The financial boost from the Scandinavian country is, according to an UNMAS statement, seven million Danish krone (DKK) – over a million US$, with the Far Eastern country committing US$1.19 million.

The Danish funding will go to UNMAS humanitarian mine action to promote peace and safety in northern Ethiopia with the Japanese funding also earmarked for the northern part of the conflict ridden east African country.

The work done by UNMAS personnel in removing landmines and explosive remnants of war (ERW) as well as training Ethiopians in the skills needed to perform the often nerve wracking work ensures, among others, that humanitarian aid deliveries are not interrupted.

The latest funding boost will ensure UNMAS technical assessment teams continue surveying and tagging dangerous areas as well as gathering accurate information on where explosive ordnance and landmines are. Explosive hazard awareness training for humanitarian personnel involving recognition and mitigating the impact of explosive threats will also continue thanks to the funding influx.

“We are grateful for the continued support of the Government of Japan to build a peaceful and safe Ethiopia and protect its population from the dangers of explosives hazards. UNMAS is engaged in improving security for the people of Ethiopia and co-ordinating humanitarian mine action interventions in the country,” UNMAS Chief of Mine Action in Ethiopia, Francesca Chiaudani, said.

She also thanked Denmark for its contribution, adding mine action was “essential to enable a return to normalcy of education and health systems” among others.

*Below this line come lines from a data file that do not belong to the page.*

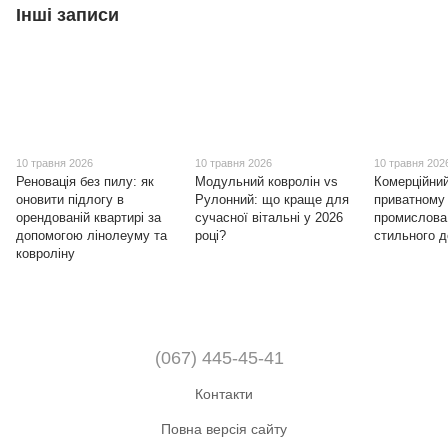
Інші записи
10 травня 2026
10 травня 2026
10 травня 202
Реновація без пилу: як
Модульний ковролін vs
Комерційний
оновити підлогу в
Рулонний: що краще для
приватному і
орендованій квартирі за
сучасної вітальні у 2026
промислова 
допомогою лінолеуму та
році?
стильного 
ковроліну
(067) 445-45-41
Контакти
Повна версія сайту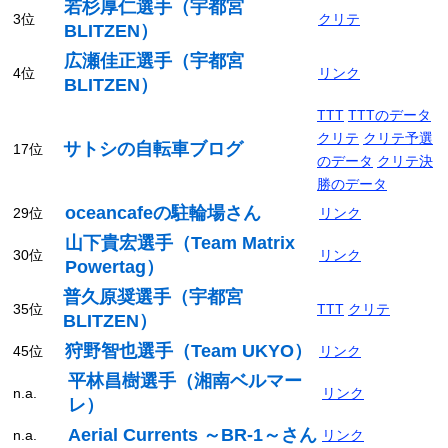
若杉厚仁選手（宇都宮
3位
クリテ
BLITZEN）
広瀬佳正選手（宇都宮
4位
リンク
BLITZEN）
TTT
TTTのデータ
クリテ
クリテ予選
サトシの自転車ブログ
17位
のデータ
クリテ決
勝のデータ
oceancafeの駐輪場さん
29位
リンク
山下貴宏選手（Team Matrix
30位
リンク
Powertag）
普久原奨選手（宇都宮
35位
TTT
クリテ
BLITZEN）
狩野智也選手（Team UKYO）
45位
リンク
平林昌樹選手（湘南ベルマー
n.a.
リンク
レ）
Aerial Currents ～BR-1～さん
n.a.
リンク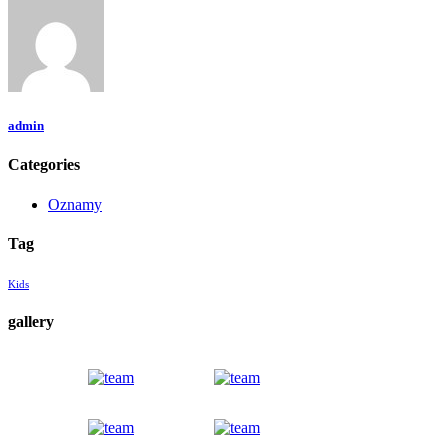
admin
Categories
Oznamy
Tag
Kids
gallery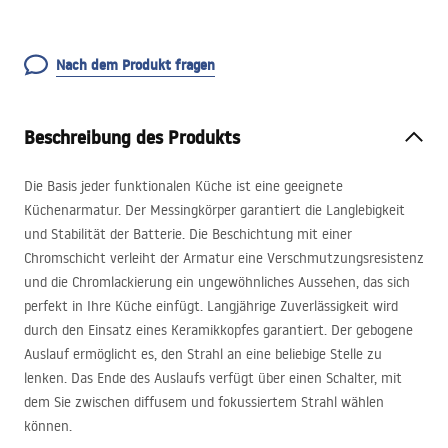
Nach dem Produkt fragen
Beschreibung des Produkts
Die Basis jeder funktionalen Küche ist eine geeignete
Küchenarmatur. Der Messingkörper garantiert die Langlebigkeit
und Stabilität der Batterie. Die Beschichtung mit einer
Chromschicht verleiht der Armatur eine Verschmutzungsresistenz
und die Chromlackierung ein ungewöhnliches Aussehen, das sich
perfekt in Ihre Küche einfügt. Langjährige Zuverlässigkeit wird
durch den Einsatz eines Keramikkopfes garantiert. Der gebogene
Auslauf ermöglicht es, den Strahl an eine beliebige Stelle zu
lenken. Das Ende des Auslaufs verfügt über einen Schalter, mit
dem Sie zwischen diffusem und fokussiertem Strahl wählen
können.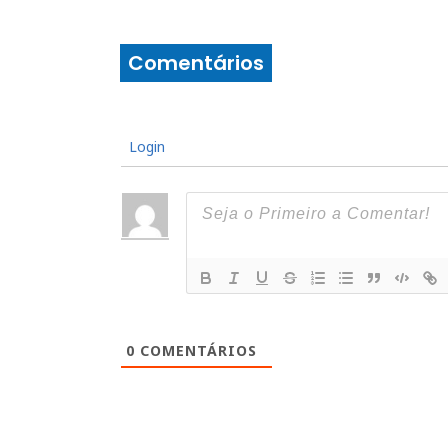
Comentários
Login
0
COMENTÁRIOS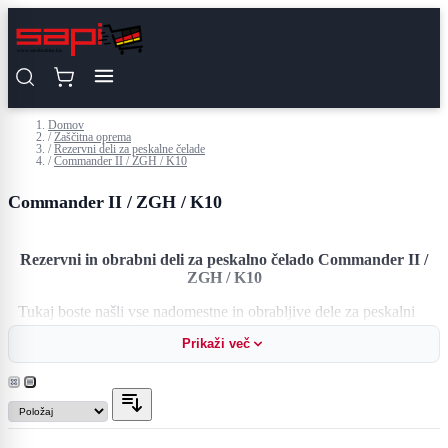
Preskoči na vsebino
Domov
/
Zaščitna oprema
/
Rezervni deli za peskalne čelade
/
Commander II / ZGH / K10
Commander II / ZGH / K10
Rezervni in obrabni deli za peskalno čelado Commander II /
ZGH / K10
Tukaj boste našli vse nadomestne in obrabljive dele za peskalni
čeladi Commander II / ZGH / K10.
Prikaži več
Naš obseg dobave vključuje obrabne diske, notranje diske, žično
mrežo, ogrinjala iz sintetičnega materiala ali usnja, vizirje, zračne
cevi za peskalne čelade Commander.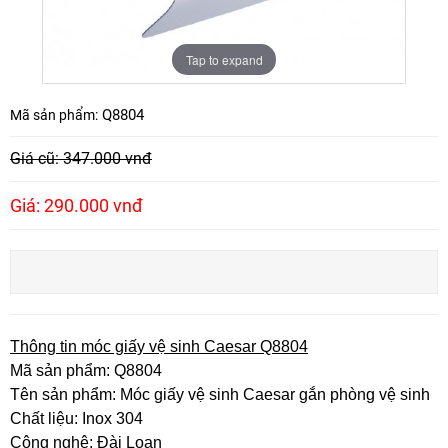
Tap to expand
Q8804
Mã sản phẩm:
Giá cũ: 347.000 vnđ
Giá: 290.000 vnđ
Thông tin móc giấy vệ sinh Caesar Q8804
Mã sản phẩm: Q8804
Tên sản phẩm: Móc giấy vệ sinh Caesar gắn phòng vệ sinh
Chất liệu: Inox 304
Công nghệ: Đài Loan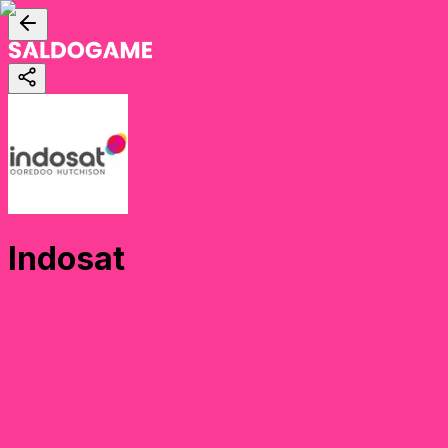
Indosat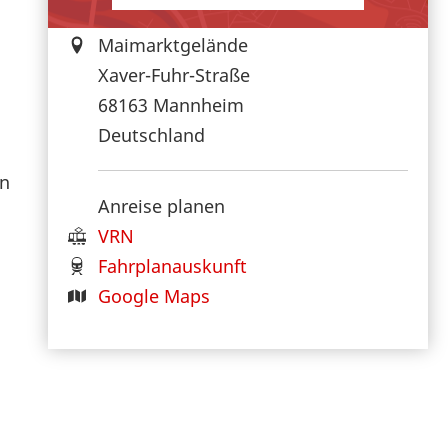
Maimarktgelände
Xaver-Fuhr-Straße
68163
Mannheim
Deutschland
en
Anreise planen
VRN
Fahrplanauskunft
Google Maps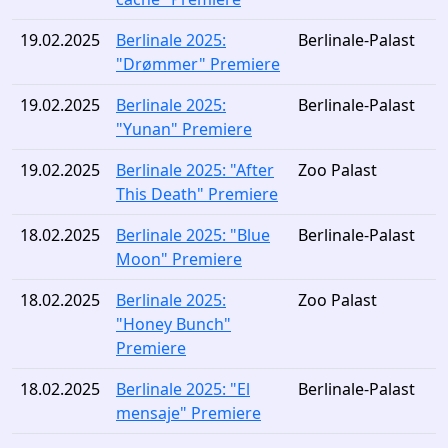
19.02.2025
Berlinale 2025:
Berlinale-Palast
"Drømmer" Premiere
19.02.2025
Berlinale 2025:
Berlinale-Palast
"Yunan" Premiere
19.02.2025
Berlinale 2025: "After
Zoo Palast
This Death" Premiere
18.02.2025
Berlinale 2025: "Blue
Berlinale-Palast
Moon" Premiere
18.02.2025
Berlinale 2025:
Zoo Palast
"Honey Bunch"
Premiere
18.02.2025
Berlinale 2025: "El
Berlinale-Palast
mensaje" Premiere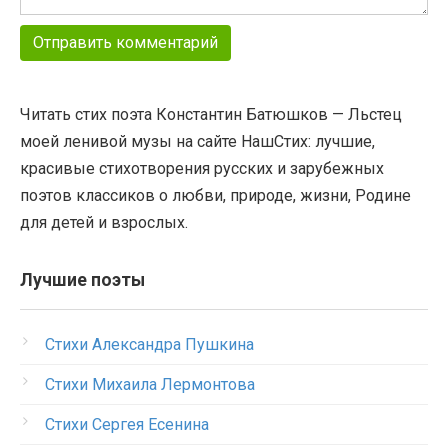
Читать стих поэта Константин Батюшков — Льстец
моей ленивой музы на сайте НашСтих: лучшие,
красивые стихотворения русских и зарубежных
поэтов классиков о любви, природе, жизни, Родине
для детей и взрослых.
Лучшие поэты
Стихи Александра Пушкина
Стихи Михаила Лермонтова
Стихи Сергея Есенина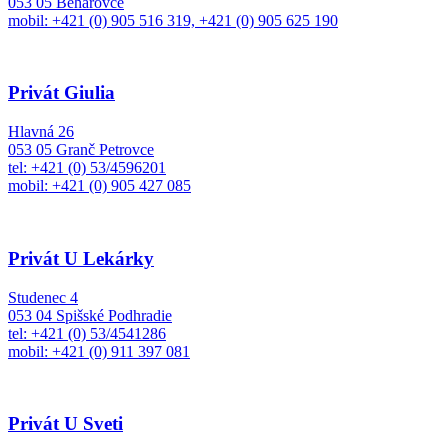
053 05 Beharovce
mobil: +421 (0) 905 516 319, +421 (0) 905 625 190
Privát Giulia
Hlavná 26
053 05 Granč Petrovce
tel: +421 (0) 53/4596201
mobil: +421 (0) 905 427 085
Privát U Lekárky
Studenec 4
053 04 Spišské Podhradie
tel: +421 (0) 53/4541286
mobil: +421 (0) 911 397 081
Privát U Sveti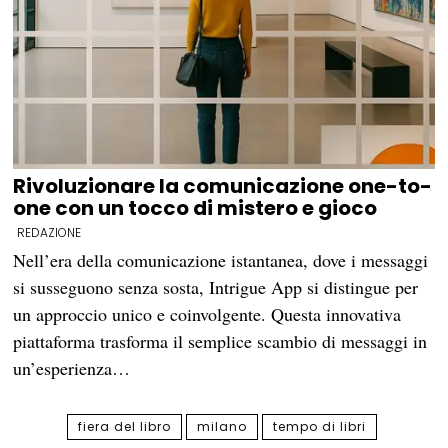
Rivoluzionare la comunicazione one-to-
one con un tocco di mistero e gioco
REDAZIONE
Nell’era della comunicazione istantanea, dove i messaggi
si susseguono senza sosta, Intrigue App si distingue per
un approccio unico e coinvolgente. Questa innovativa
piattaforma trasforma il semplice scambio di messaggi in
un’esperienza…
fiera del libro
milano
tempo di libri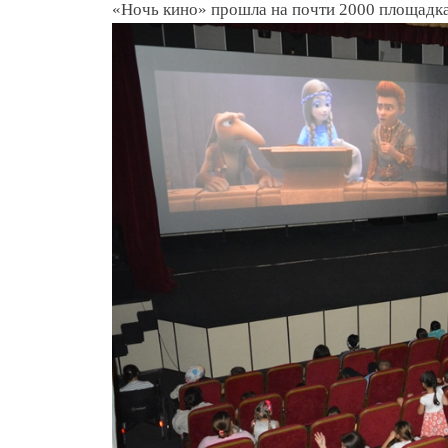
«Ночь кино» прошла на почти 2000 площадках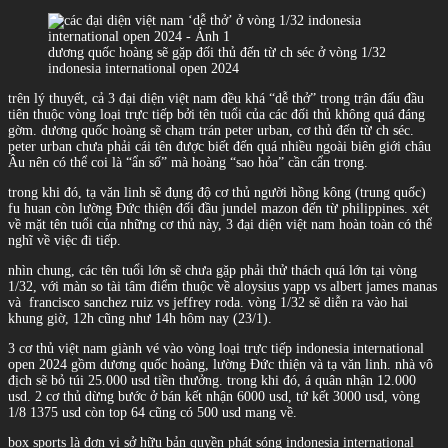
dương quốc hoàng sẽ gặp đối thủ đến từ ch séc ở vòng 1/32
indonesia international open 2024
trên lý thuyết, cả 3 đại diện việt nam đều khá “dễ thở” trong trận đấu đầu
tiên thuộc vòng loại trực tiếp bởi tên tuổi của các đối thủ không quá đáng
gờm. dương quốc hoàng sẽ chạm trán peter urban, cơ thủ đến từ ch séc.
peter urban chưa phải cái tên được biết đến quá nhiều ngoài biên giới châu
Âu nên có thể coi là “ẩn số” mà hoàng “sao hỏa” cần cẩn trọng.
trong khi đó, tạ văn linh sẽ đụng độ cơ thủ người hồng kông (trung quốc)
fu huan còn lường Đức thiện đối đầu jundel mazon đến từ philippines. xét
về mặt tên tuổi của những cơ thủ này, 3 đại diện việt nam hoàn toàn có thể
nghĩ về việc đi tiếp.
nhìn chung, các tên tuổi lớn sẽ chưa gặp phải thử thách quá lớn tại vòng
1/32, với màn so tài tâm điểm thuộc về aloysius yapp vs albert james manas
và francisco sanchez ruiz vs jeffrey roda. vòng 1/32 sẽ diễn ra vào hai
khung giờ, 12h cũng như 14h hôm nay (23/1).
3 cơ thủ việt nam giành vé vào vòng loại trực tiếp indonesia international
open 2024 gồm dương quốc hoàng, lường Đức thiện và tạ văn linh. nhà vô
địch sẽ bỏ túi 25.000 usd tiền thưởng. trong khi đó, á quân nhận 12.000
usd. 2 cơ thủ dừng bước ở bán kết nhận 6000 usd, tứ kết 3000 usd, vòng
1/8 1375 usd còn top 64 cũng có 500 usd mang về.
box sports là đơn vị sở hữu bản quyền phát sóng indonesia international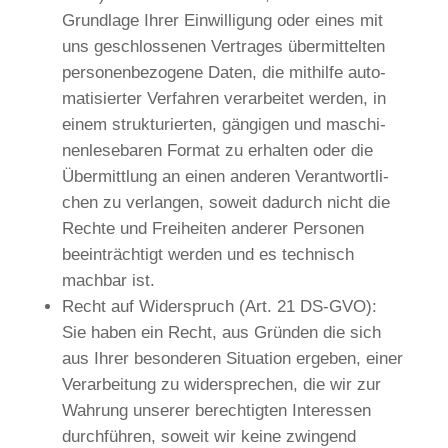
Grund­la­ge Ihrer Ein­wil­li­gung oder eines mit
uns geschlos­se­nen Ver­tra­ges über­mit­tel­ten
per­so­nen­be­zo­ge­ne Daten, die mit­hil­fe auto­
ma­ti­sier­ter Ver­fah­ren ver­ar­bei­tet wer­den, in
einem struk­tu­rier­ten, gän­gi­gen und maschi­
nen­le­se­ba­ren For­mat zu erhal­ten oder die
Über­mitt­lung an einen ande­ren Ver­ant­wort­li­
chen zu ver­lan­gen, soweit dadurch nicht die
Rech­te und Frei­hei­ten ande­rer Per­so­nen
beein­träch­tigt wer­den und es tech­nisch
mach­bar ist.
Recht auf Wider­spruch (Art. 21 DS-GVO):
Sie haben ein Recht, aus Grün­den die sich
aus Ihrer beson­de­ren Situa­ti­on erge­ben, einer
Ver­ar­bei­tung zu wider­spre­chen, die wir zur
Wah­rung unse­rer berech­tig­ten Inter­es­sen
durch­füh­ren, soweit wir kei­ne zwin­gend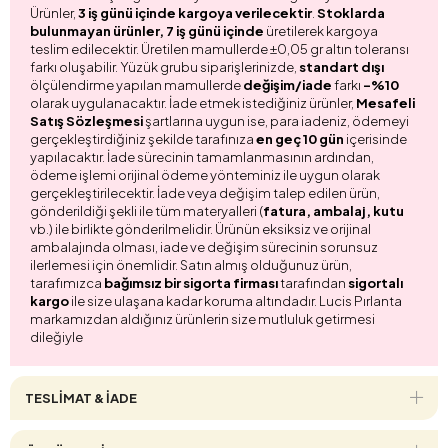
Ürünler,
3 iş günü içinde kargoya verilecektir
.
Stoklarda
bulunmayan ürünler, 7 iş günü içinde
üretilerek kargoya
teslim edilecektir. Üretilen mamullerde ±0,05 gr altın toleransı
farkı oluşabilir. Yüzük grubu siparişlerinizde,
standart dışı
ölçülendirme yapılan mamullerde
değişim/iade
farkı
-%10
olarak uygulanacaktır. İade etmek istediğiniz ürünler,
Mesafeli
Satış Sözleşmesi
şartlarına uygun ise, para iadeniz, ödemeyi
gerçekleştirdiğiniz şekilde tarafınıza
en geç 10 gün
içerisinde
yapılacaktır. İade sürecinin tamamlanmasının ardından,
ödeme işlemi orijinal ödeme yönteminiz ile uygun olarak
gerçekleştirilecektir. İade veya değişim talep edilen ürün,
gönderildiği şekli ile tüm materyalleri (
fatura, ambalaj, kutu
vb.) ile birlikte gönderilmelidir. Ürünün eksiksiz ve orijinal
ambalajında olması, iade ve değişim sürecinin sorunsuz
ilerlemesi için önemlidir. Satın almış olduğunuz ürün,
tarafımızca
bağımsız bir sigorta firması
tarafından
sigortalı
kargo
ile size ulaşana kadar koruma altındadır. Lucis Pırlanta
markamızdan aldığınız ürünlerin size mutluluk getirmesi
dileğiyle
TESLİMAT & İADE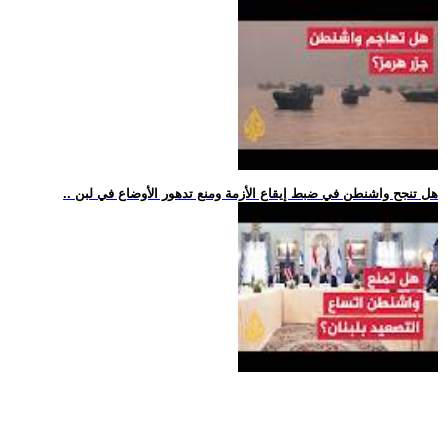
.. هل تنجح واشنطن في ضبط إيقاع الأزمة ومنع تدهور الأوضاع في لبن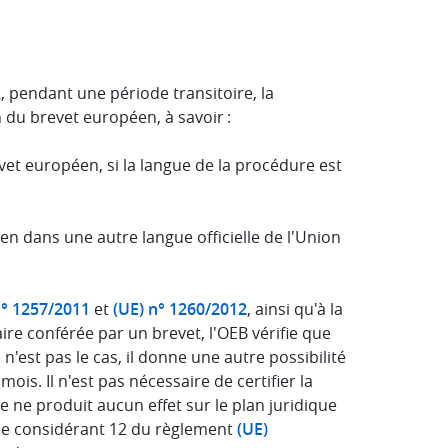
2,
pendant une période transitoire, la
du brevet européen, à savoir :
evet européen, si la langue de la procédure est
en dans une autre langue officielle de l'Union
n° 1257/2011
et
(UE) n° 1260/2012
, ainsi qu'à la
aire conférée par un brevet, l'OEB vérifie que
 n'est pas le cas, il donne une autre possibilité
mois. I
l
n'est pas nécessaire de certifier la
lle ne produit aucun effet sur le plan juridique
n le considérant 12 du règlement
(UE)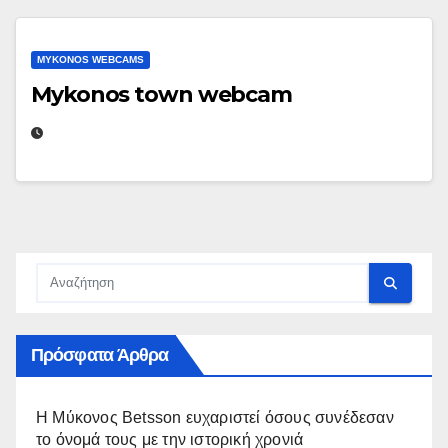
MYKONOS WEBCAMS
Mykonos town webcam
Πρόσφατα Άρθρα
Η Μύκονος Betsson ευχαριστεί όσους συνέδεσαν
το όνομά τους με την ιστορική χρονιά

Following the 2020/22 conflict in northern Ethiopia, explosive contamination impacts safety of communities, hampering economic development as it restricts access to land and resources and prevents socio-economic activities.

“Explosive ordnance is widespread across residential areas and sites hosting internally displaced persons IDPs), in communal locations and is found in rubble, posing an immediate risk to life, preventing delivery of humanitarian aid and restricting safe movement and access to basic services,” an UNMAS statement reads in part.